START DOCUMENT TEXT

2. Very handy … and good to see multi-core hooked up as well.

3. Great post! I was eager to try this code but I ran into a problem. When I executed the line:

system.time (b1 file1e7449bc2551.cpp.err.txt’ had status 1
Error in rstan::get_stanmodel(suppressMessages(rstan::stan(model_code = x\$model, :
error in evaluating the argument ‘object’ in selecting a method for function ‘get_stanmodel’: Error in compileCode(f, code, language = language, verbose = verbose) :
Compilation ERROR, function(s)/method(s) not created! Warning message:
running command ‘make -f “C:/PROGRA~1/RRO/R-32~1.2/etc/x64/Makeconf” -f “C:/PROGRA~1/RRO/R-32~1.2/share/make/winshlib.mk” SHLIB_LDFLAGS=’\$(SHLIB_CXXLDFLAGS)’ SHLIB_LD=’\$(SHLIB_CXXLD)’ SHLIB=”file1e7449bc2551.dll” WIN=64 TCLBIN=64 OBJECTS=”file1e7449bc2551.o”‘ had status 127
Timing stopped at: 0.18 0.01 0.5

Any help or suggestions will be greatly appreciated.

Charles

• Hmmm… I copied and pasted the first code block and it ran on my Mac. I’ve had a problem in the past copying and pasting code from various places in that some characters were subtly changed. For example a tilde that looks like a tilde but doesn’t work until I overtype it with a tilde on my machine. Your error also sounds a bit like there’s a directory permissions issue. I hate how Windows truncates file names in odd ways, which makes it very hard to figure out. What code were you running?

 Arghh… I forgot about the “don’t run this, it takes 12 minutes” part. As I was typing my reply, I heard the fans spin up and thought, “Huh, wonder what that is…” and then realized I was going to run three threads on three cores, each at 100% usage. Yeah, make sure to use a run with priors.

[Edit 2] It took about 12 minutes and had several warning messages about 3 divergent transitions and 5,600 transitions (after warmup) that exceeded the maximum tree depth. Divergent transitions can be an issue — three out of 9,000 total transitions don’t bother me, but I don’t know much about that part yet — but the majority of transitions (5,600 out of 7,200 non-warmup transitions!) is a bad sign.

• Charles, did you install Rtools (and checked the box where you were asked to edit the system path)? Because otherwise, R will not have a C++ compiler available and compilation will necessarily fail.

• Yikes, I need to edit things and mention Rtools on PC and Developer Tools (I think you need to install them) on the Mac. Thanks Charles and Paul!

• A R package that evokes a compiler each time the package is run is too much overhead for me. I’ll pass for the time being.

• To be clear, `brms` invokes Stan, which invokes the compiler when you fit a model. That’s one advantage of `rstanarm`, which I believe invokes Stan (and hence the compiler) only at installation time, not at every model fitting.

END DOCUMENT TEXT
START EXTRACTED DATA

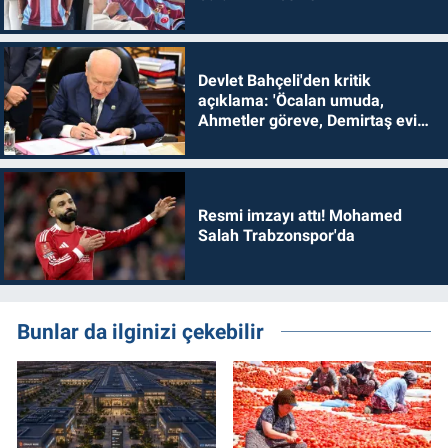
Devlet Bahçeli'den kritik
açıklama: 'Öcalan umuda,
Ahmetler göreve, Demirtaş evine
dönmelidir'
Resmi imzayı attı! Mohamed
Salah Trabzonspor'da
Bunlar da ilginizi çekebilir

END EXTRACTED DATA

# EXPLORE THE MATERIAL
a. Using the comment thread about running Stan models from R, answer these:
(i) About how long did the run described in the "[Edit 2]" note take?
(ii) What does one commenter ask Charles whether he installed, without which R has no C++ compiler?
(iii) According to the last comment, at what point does `rstanarm` invoke the compiler?
b. List every quantity reported in the paragraph of the comment thread that begins "[Edit 2]", with what each one counts.
c. Write the next comment in the comment thread about running Stan models from R, following the last one shown.

# TASK RESPONSES
a.
(i) About 12 minutes.
(ii) Rtools, with the box for editing the system path checked.
(iii) Only at installation time, not at every model fitting. The commenter says "I believe."

b.
- About 12 minutes: how long the run took
- 3: divergent transitions
- 5,600: transitions (after warmup) that exceeded the maximum tree depth
- 9,000: total transitions
- 7,200: non-warmup transitions

c.
The 30-60 seconds of overhead when fitting a model can be frustrating in some sense, so I hear you on that. At the same time, you spend a lot more time on your data, on designing models, and then on working with the results of `brms/rstanarm` than actually running Stan. In addition, `brms`, in one package, does a variety of models that would take 6-8 other (inconsistent and subtly different) packages to do — and they probably aren’t Bayesian, which brings its own advantages. So it’s an acceptable tradeoff for me.

I’d also add that many packages are starting to use `Rcpp` more and more, and I believe that invokes the compiler — though perhaps one included in the package, I’m not positive — and there are also source-only R packages that require not just a C/C++ compiler but also Fortran compiler in order to install. But that’s not mainstream R right now, so you need not have a compiler to use R, and that’s a great thing about R.

• Regarding the transitions that exceeded the maximum tree depth: Categorical models are basically the only brms models, for which proper priors on fixed effects will often be mandatory. For all other families, using the default priors (i.e. improper flat priors) for fixed effects will work reasonably well with respect to convergence.

• And I believe that in many cases the improper flat priors will give you answers very close to the frequentist alternatives, so could be a good starting point.

I’m currently working on a project where we have four categories of data — actually two that will ultimately be predicted, but during an evaluation phase two other categories were marked and I’ve been using those to make sure that the model is sane and that the relationships between the categories seem to be correct. So I’m a bit obsessed with nominal logistic regression right now. Turns out that’s what Iris needs, too, so that’s where most of my playing has been.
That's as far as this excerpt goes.